Explore the material:
a - Print everything in the rainbow trout text from "The mechanics of" down to "vortices pass by.", word for word.
b - Proceed with the rainbow trout text, writing on from its last sentence.

In conclusion, rainbow trout have been observed to swim with an altered gait in a thrust generating reverse von Kármán vortex street produced by an oscillating hydrofoil, which can be associated with the flow generated by a large leader fish. The rainbow trout synchronise their body movements with the vortices and exhibit a large cross-flow oscillation in their centre of mass position. This leads to a reduction in energy expenditure, exceeding the loss incurred due to the higher streamwise velocity in the wake. The altered gait differs from the behaviour of similar-sized fish swimming in schools as it occurs at frequencies significantly lower than the natural tailbeat frequency of a fish swimming alone or in a school. Rather than slightly tuning the tailbeat frequency to match that of a leader, fish use their body inertia and orientation to exploit the non-equilibrium hydrodynamic forces generated when exposed to the alternating cross-flow. This allows them to generate additional thrust and reduce their energy expenditure. Despite visual similarity, the swinging is different from the extensively studied pitching or heaving30,31,32 in the sense that both lateral and angular positions are achieved by smart orientation of the whole fish with respect to the surrounding flow structures rather than by application of an external force to a propulsive fin. The shape of the fish body in different gaiting phases maximises the propulsive component of force and provides steering to compensate imbalances in the yawing moment.

The mechanics of fish extracting energy from the alternating cross-flow is similar to that of dynamic soaring of albatross, where the stationary gradient of the cross-flow in the atmospheric boundary layer is exploited. The difference is that albatross actively change height moving between fast and slow cross-flow, while fish follow the upstream path while vortices pass by.

Methods

Juvenile rainbow trout (Oncorhynchus mykiss, \(\hbox {n}=34\), total length of \(55\pm 3\ \hbox {mm}\)), sourced from the Bibury Trout Farm (UK), were maintained within the Cardiff University Aquarium at \(14\pm 1^{\circ }\hbox {C}\). Motion tracking experiments were performed in a 0.3 m wide, 0.5 m long and 0.27 m deep test section of the recirculating flume at the hydraulic laboratory, Cardiff University. An oscillating hydrofoil constructed with a NACA 0012 section and a chord length of 75 mm was used to generate a series of vortices in the test section. The vertical span of the hydrofoil was 200 mm, while the water depth was maintained at 230 mm. The mean flow velocity was maintained at 0.14 m/s. To maintain the trout within the field of view of the camera, the upstream end of the test section was bound by a honeycomb flow straightener of 5 mm cell size and a plastic mesh at the downstream end. During each test, a single trout was observed for 5 min interacting with the vortex street after a 5 min acclimatisation period.

Information given:
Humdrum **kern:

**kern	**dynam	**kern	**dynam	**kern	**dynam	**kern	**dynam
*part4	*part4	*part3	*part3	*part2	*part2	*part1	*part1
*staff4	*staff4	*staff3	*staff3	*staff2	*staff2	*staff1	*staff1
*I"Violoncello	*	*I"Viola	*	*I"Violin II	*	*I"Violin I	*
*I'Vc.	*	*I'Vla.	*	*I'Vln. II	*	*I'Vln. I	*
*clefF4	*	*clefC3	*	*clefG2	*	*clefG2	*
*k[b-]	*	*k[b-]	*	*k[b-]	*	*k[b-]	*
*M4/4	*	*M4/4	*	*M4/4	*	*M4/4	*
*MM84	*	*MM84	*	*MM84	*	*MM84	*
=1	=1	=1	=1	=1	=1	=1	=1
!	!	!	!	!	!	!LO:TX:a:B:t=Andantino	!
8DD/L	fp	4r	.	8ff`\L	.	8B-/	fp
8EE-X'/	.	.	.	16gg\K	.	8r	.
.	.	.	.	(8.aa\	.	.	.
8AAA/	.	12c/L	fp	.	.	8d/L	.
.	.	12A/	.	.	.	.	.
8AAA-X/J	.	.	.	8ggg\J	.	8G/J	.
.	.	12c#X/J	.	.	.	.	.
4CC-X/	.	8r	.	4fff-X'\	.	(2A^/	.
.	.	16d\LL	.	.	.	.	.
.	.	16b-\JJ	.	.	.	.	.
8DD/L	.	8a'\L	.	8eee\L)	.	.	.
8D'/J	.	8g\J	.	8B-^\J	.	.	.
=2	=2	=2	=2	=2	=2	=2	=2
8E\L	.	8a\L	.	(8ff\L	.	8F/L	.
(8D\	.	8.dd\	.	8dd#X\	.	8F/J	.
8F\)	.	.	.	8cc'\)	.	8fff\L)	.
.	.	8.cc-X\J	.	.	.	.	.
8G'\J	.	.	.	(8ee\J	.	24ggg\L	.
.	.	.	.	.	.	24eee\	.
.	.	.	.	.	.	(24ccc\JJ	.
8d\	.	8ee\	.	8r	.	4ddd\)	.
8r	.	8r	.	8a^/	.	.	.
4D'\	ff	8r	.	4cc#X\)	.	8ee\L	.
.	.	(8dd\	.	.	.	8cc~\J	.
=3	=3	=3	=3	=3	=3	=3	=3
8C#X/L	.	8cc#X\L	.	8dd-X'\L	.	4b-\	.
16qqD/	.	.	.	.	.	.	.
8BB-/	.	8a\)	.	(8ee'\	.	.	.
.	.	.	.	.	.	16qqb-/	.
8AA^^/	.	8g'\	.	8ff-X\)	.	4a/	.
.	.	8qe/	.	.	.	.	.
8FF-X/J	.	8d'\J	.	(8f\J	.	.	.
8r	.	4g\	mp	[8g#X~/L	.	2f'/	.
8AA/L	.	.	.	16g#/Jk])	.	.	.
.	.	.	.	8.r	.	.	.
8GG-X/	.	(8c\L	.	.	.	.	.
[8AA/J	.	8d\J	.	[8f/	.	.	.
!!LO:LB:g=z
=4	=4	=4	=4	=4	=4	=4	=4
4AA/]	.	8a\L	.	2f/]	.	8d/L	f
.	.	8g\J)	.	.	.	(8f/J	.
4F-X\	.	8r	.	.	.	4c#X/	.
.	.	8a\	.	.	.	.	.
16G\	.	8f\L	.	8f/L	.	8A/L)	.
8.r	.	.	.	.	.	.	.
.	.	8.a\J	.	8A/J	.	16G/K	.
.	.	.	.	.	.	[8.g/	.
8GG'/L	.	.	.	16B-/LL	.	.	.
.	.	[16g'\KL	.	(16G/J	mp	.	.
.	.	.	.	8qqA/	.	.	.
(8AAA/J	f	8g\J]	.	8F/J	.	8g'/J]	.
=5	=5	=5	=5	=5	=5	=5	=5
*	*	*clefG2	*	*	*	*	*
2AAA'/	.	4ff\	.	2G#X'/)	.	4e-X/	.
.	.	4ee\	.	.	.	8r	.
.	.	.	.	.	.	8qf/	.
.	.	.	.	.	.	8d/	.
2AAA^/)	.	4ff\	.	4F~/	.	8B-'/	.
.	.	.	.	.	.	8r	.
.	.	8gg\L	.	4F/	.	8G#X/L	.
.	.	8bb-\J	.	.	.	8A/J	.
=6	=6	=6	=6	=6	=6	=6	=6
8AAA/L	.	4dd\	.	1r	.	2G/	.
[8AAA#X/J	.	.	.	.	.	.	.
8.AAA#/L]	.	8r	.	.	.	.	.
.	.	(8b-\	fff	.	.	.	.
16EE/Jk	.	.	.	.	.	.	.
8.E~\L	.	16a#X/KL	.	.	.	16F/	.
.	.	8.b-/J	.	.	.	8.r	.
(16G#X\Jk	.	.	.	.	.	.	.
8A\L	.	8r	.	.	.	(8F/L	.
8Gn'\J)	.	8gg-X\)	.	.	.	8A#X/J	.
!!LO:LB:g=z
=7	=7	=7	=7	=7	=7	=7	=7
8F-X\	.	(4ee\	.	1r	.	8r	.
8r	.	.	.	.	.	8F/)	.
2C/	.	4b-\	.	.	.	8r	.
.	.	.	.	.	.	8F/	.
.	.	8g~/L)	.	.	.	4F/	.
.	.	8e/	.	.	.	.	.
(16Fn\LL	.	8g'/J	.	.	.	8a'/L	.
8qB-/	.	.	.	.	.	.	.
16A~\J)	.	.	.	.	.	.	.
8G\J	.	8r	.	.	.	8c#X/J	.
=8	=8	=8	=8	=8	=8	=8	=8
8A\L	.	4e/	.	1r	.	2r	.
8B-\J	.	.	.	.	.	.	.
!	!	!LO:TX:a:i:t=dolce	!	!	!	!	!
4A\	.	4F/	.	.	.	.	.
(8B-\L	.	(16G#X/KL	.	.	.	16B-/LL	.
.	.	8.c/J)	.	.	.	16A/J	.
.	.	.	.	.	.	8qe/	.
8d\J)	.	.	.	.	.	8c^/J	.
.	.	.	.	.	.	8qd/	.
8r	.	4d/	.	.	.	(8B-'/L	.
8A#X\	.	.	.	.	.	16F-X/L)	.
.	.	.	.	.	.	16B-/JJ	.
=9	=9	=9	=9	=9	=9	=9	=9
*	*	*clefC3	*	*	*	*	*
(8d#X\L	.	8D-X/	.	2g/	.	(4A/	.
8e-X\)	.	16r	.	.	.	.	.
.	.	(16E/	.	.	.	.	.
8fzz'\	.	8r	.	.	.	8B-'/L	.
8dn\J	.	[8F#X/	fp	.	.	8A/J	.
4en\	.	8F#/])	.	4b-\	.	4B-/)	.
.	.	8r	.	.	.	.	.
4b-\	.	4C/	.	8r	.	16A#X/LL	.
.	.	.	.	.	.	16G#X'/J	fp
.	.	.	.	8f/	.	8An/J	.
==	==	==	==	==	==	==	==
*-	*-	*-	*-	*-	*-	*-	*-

Per-task answers:
a -
The mechanics of fish extracting energy from the alternating cross-flow is similar to that of dynamic soaring of albatross, where the stationary gradient of the cross-flow in the atmospheric boundary layer is exploited. The difference is that albatross actively change height moving between fast and slow cross-flow, while fish follow the upstream path while vortices pass by.

b -
Ethics declaration

Fish behavioural experiments were approved by Cardiff University Animal Ethics Committee and conducted and reported following the ARRIVE guidelines under Home Office License PPL 303424.

Images of the fish were captured from above the flume with a FLIR Grasshopper camera at the resolution of \(2048\times 2048\) pixels and the frame rate of 45 Hz. The images were processed to allow the extraction of the fish centreline.

To characterise the flow field generated by the oscillating hydrofoil, ultrasonic velocity measurements and flow visualisation was performed in the absence of fish. A MET-FLOW 8 MHz Ultrasonic Velocimetry Profiler (UVP) probe was traversed across the test section in 2 mm increments. Velocity measurements were obtained with a sampling frequency of 200 Hz at 10 positions along the UVP beam, which was inclined at \(24^{\circ }\) to the freestream flow direction.

Flow visualisation of the vortex street was performed by manually injecting food colouring at the leading edge of the hydrofoil close to the mid-depth position. Images were captured with a FLIR Grasshopper camera mounted above the flume, as for the capture of the fish kinematics.

The energy expenditure of the fish was linked to the contraction of muscles along the body associated with bending in horizontal direction. It has been assumed that the work performed by muscles is defined by the textbook value \(E=F\cdot \Delta L\) and that force applied by the muscle per unit cross-sectional area is constant. When the muscle cross-section and contraction varies, the power exhibited by the muscle is defined by the integral of the absolute value of the volume change associated with muscle contraction along the fish length. To calculate the instantaneous power, the rate of change of the curvature \(\kappa\) of centreline from 1/3 to 13/16 of the body length L was multiplied by the moment of area A of the muscle calculated from fish cross-sections and then integrated along the length of the muscle as follows:

$$\begin{aligned} W\propto \int _{\frac{1}{3}L}^{\frac{13}{16}L} \left| \frac{d\kappa }{dt}\right| \left( \iint _{A(\ell )}|x|\,dx\,dy\right) d\ell , \end{aligned}$$
(4)

where \(\ell\) is the coordinate along the fish, x is directed horizontally perpendicular to the fish plane of symmetry, and y is vertical. The contours of fish cross-section are evaluated from a dissected species. The power has been evaluated in arbitrary units and not converted to Watt. While the location of the muscle along the fish body between 1/3 and 3/16 is somewhat arbitrary, the power expenditure does not significantly depend on these numbers because the energy produced close to the ends of the interval vanishes: The body curvature is nearly zero from the head to the vicinity of 1/3 and the muscle cross-section is nearly zero from the vicinity of 3/16 to the tip of the tail. Due to the lack of literature on the calculation of the energy expenditure from the fish body shape, we have attempted a variety of methods which all lead to the same qualitative result: In the swinging regime, fish spends notably less energy.